Dictionary Input/Output in C++

jwyman · January 30, 2026, 11:17pm

Could anybody point me in the direction of where the conversion from Python dictionaries to C++ call for AOT Inductor compiled models happens?

For example, this works in Python, but I have no idea how to run the model from C++ when the inputs and/or outputs are Python dictionaries.

Example Code:

#! /usr/bin/python3

import torch


class PyTAotiModelDict(torch.nn.Module):
    def __init__(self):
        super().__init__()

    def forward(self, INPUT0):
        return {
            "result": INPUT0["input0"] + INPUT0["input1"],
            "input0": INPUT0["input0"],
            "input1": INPUT0["input1"],
        }


SHAPE = (1, 3, 224, 224)

device = torch.device("cuda" if torch.cuda.is_available() else "cpu")
model = PyTAotiModelDict()
model.to(device)
model = model.eval()

sample_input = {'input0': torch.randn(*SHAPE, device=device), 'input1': torch.randn(*SHAPE, device=device)}

# Export and package the model
print("Exporting and packaging the model...")

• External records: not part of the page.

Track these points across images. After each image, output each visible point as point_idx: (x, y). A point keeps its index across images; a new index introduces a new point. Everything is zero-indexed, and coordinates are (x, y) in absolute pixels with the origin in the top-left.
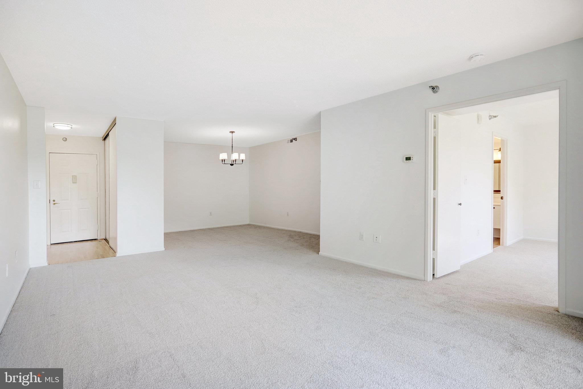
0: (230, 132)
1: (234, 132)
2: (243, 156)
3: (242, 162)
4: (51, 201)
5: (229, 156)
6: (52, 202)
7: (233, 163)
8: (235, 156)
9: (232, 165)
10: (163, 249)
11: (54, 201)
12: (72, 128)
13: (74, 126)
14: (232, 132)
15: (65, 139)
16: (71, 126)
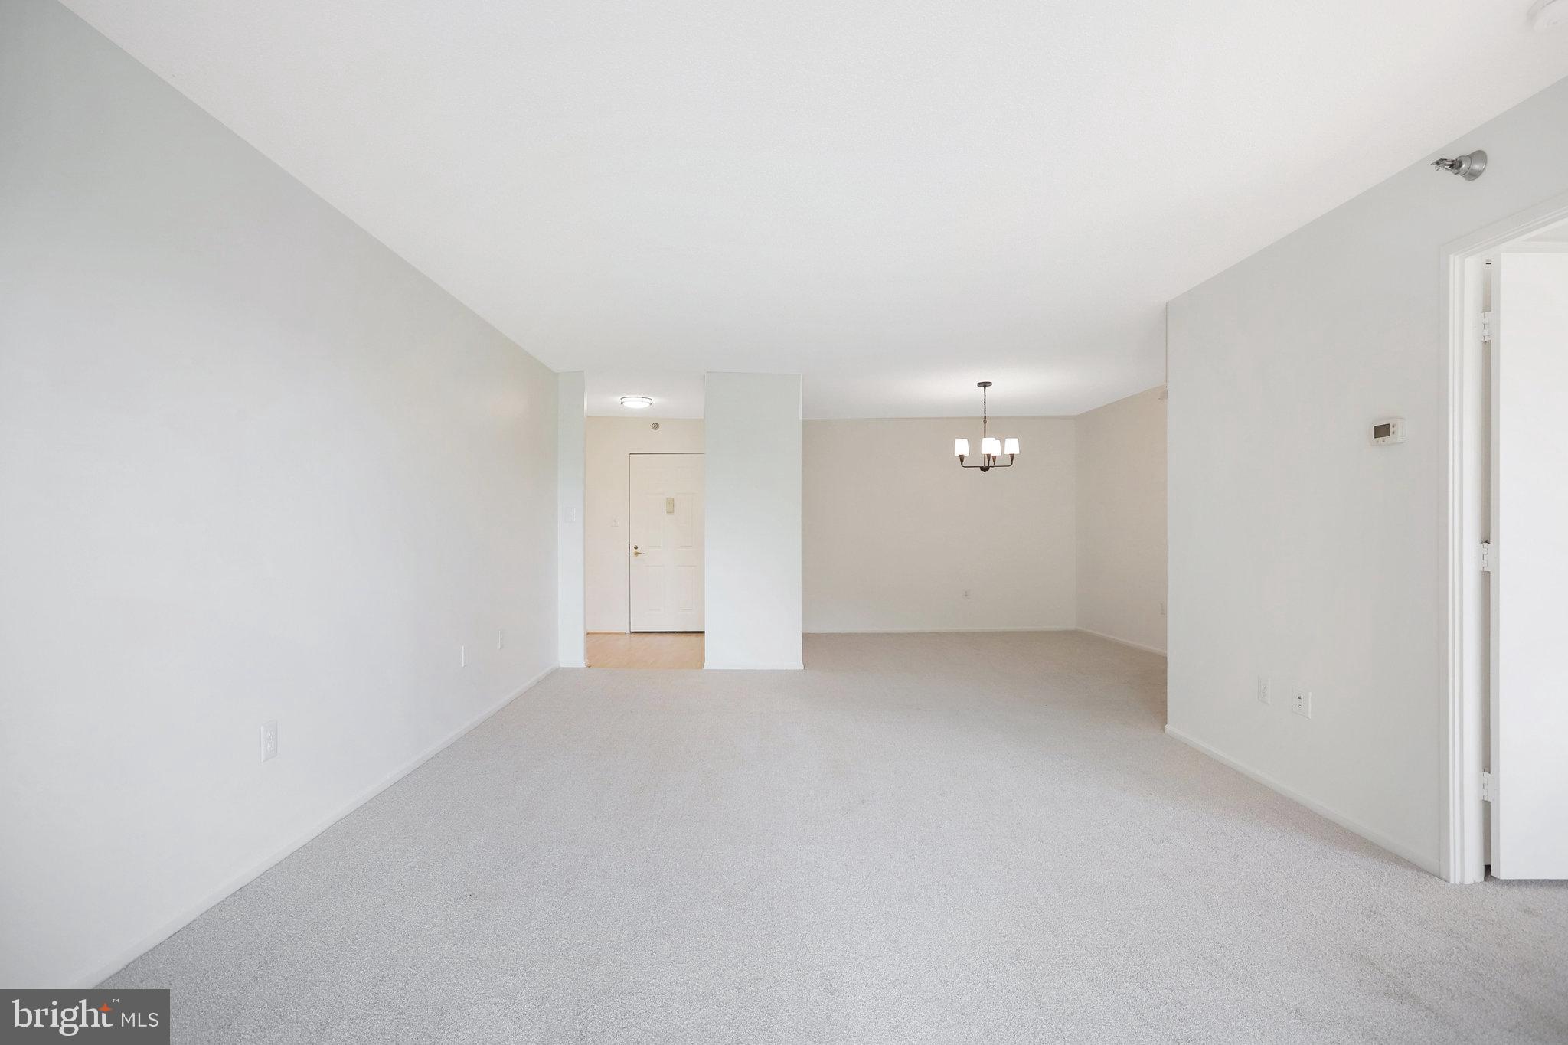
0: (980, 384)
1: (990, 384)
2: (1013, 446)
3: (1012, 460)
4: (632, 548)
5: (975, 446)
6: (633, 550)
7: (987, 465)
8: (990, 446)
9: (985, 469)
10: (800, 665)
11: (636, 548)
12: (651, 404)
13: (655, 400)
14: (985, 385)
15: (656, 426)
16: (649, 401)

ep = torch.export.export(model, (sample_input,))
torch._inductor.aoti_compile_and_package(ep, package_path="pyt_aoti.pt2")

# Now load and run the packaged model
print("Loading and running the packaged model...")

compiled_model = torch._inductor.aoti_load_package("pyt_aoti.pt2")

with torch.inference_mode():
    input = {'input0': torch.randn(*SHAPE, device=device), 'input1': torch.randn(*SHAPE, device=device)}
    output = compiled_model(input)

    print(f"{type(output)=}")

    if isinstance(output, dict):
        for k, v in output.items():
            print(f"{k}: {v.shape}")

Specifically, the C++ API for AOTIModelContainerRunner is run(const std::vector<at::Tensor>&, void* = nullptr) -> std::vector<at::Tensor>;. With just a list of tensors, I’m at a loss of how to convert to a dictionary of tensors.

Any help would be excellent, thank you.

amjames · February 3, 2026, 6:28pm

This is done for you when loading via aoti_load_package tracing through that you can find that it will instantiate the AOTICompiledModule type. The __call__ implementation here is where that translation is done for you.

The pt2 archive has metadata specifying the pytree spec used to flatten the inputs and unflatten the outputs. For a one of situation you should be able to statically define the inputs in the correct flattened form, for a general solution, I don’t know if we have the pytree utilities to flatten/unflatten from a spec on the C++ side.

jwyman · February 4, 2026, 10:03pm

Thank you for this, I’ll dig into and see if I can map this to the C++ calls in such a way that we can replicate for our use case (which doesn’t have a Python interpreter available).